Was haben Sie außerdem vor?
Es wird einen Dokumentarfilm geben. Darüber wollen wir weitere Sponsoren und Menschen finden, die das Projekt dauerhaft unterstützen. So soll die Liga professioneller werden. Wir könnten den Platz begradigen, anständige Tore aufstellen und richtige Linien ziehen. Und wenn wir weiter spinnen – und das ist gar nicht so unrealistisch, weil das ganze Jahr schon so verrückt war – kann ich mir vorstellen, dass unser Team richtig hochklassig spielt. Ich glaube, da kommt noch ganz viel auf uns zu. Außerdem möchten wir Kindermannschaften gründen und auch die Mädchen aus den Dörfern in die Vereine integrieren.

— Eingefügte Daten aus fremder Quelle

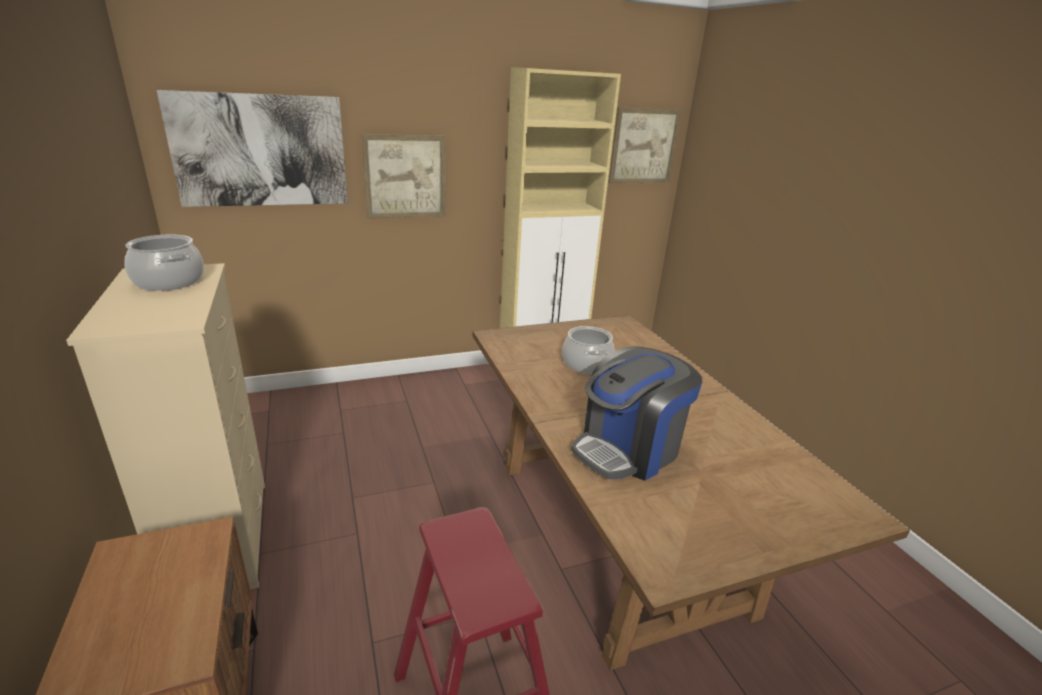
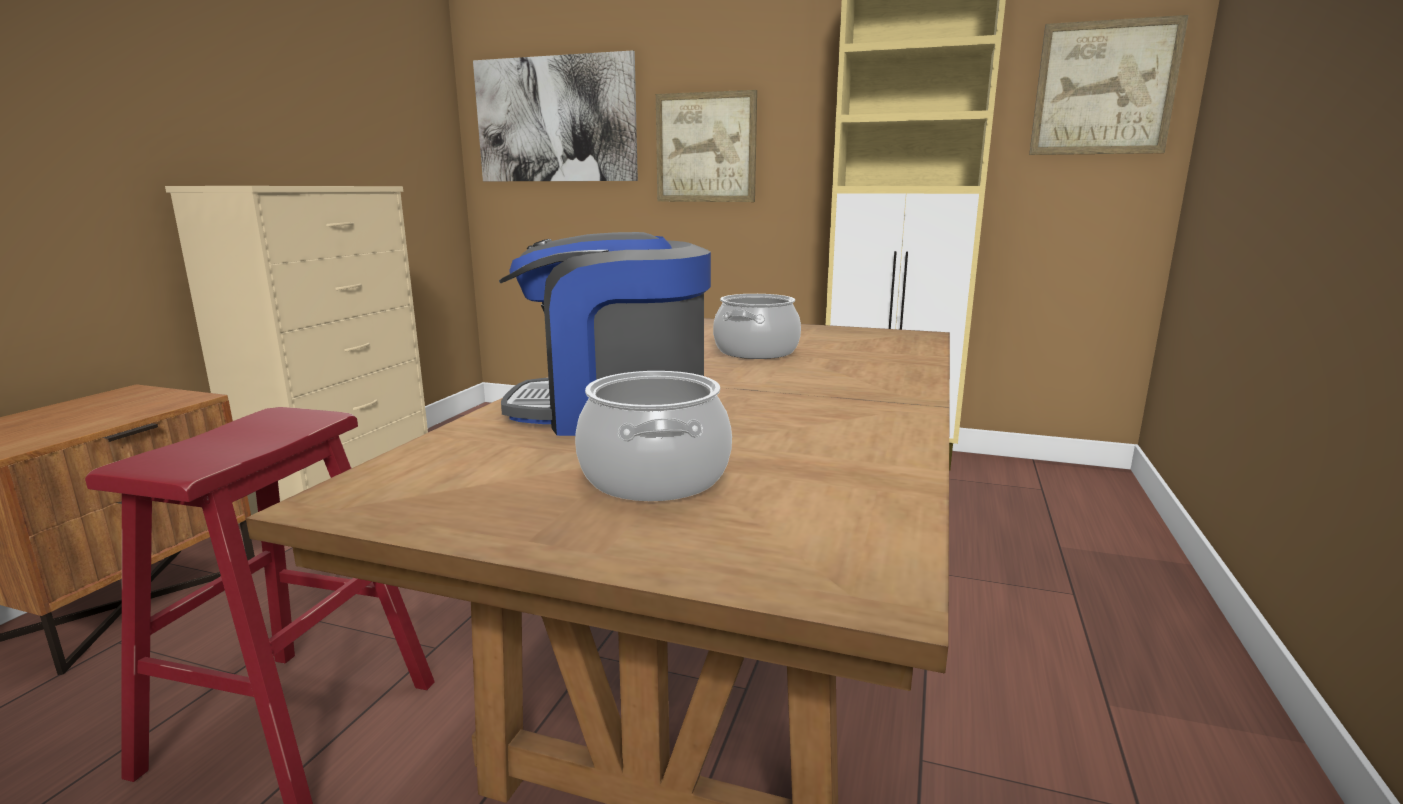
camera: 40 degrees right, 10 degrees down
cooking pot [124,234,204,291] -> cooking pot moved to [575,371,732,501]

Fliegen Sie nochmal nach Malawi?
Ja. Aber es ist ein Selbstläufer inzwischen. Die erste Saison ging Mitte November zu Ende, der erste Meister ist der FC Misanjo. Sie bekommen von uns einen eigenen Trikotsatz im Arsenal-Design, das war ihr expliziter Wunsch. Die zweite Saison ist Anfang März losgegangen, weil die Regenzeit jetzt vorbei ist.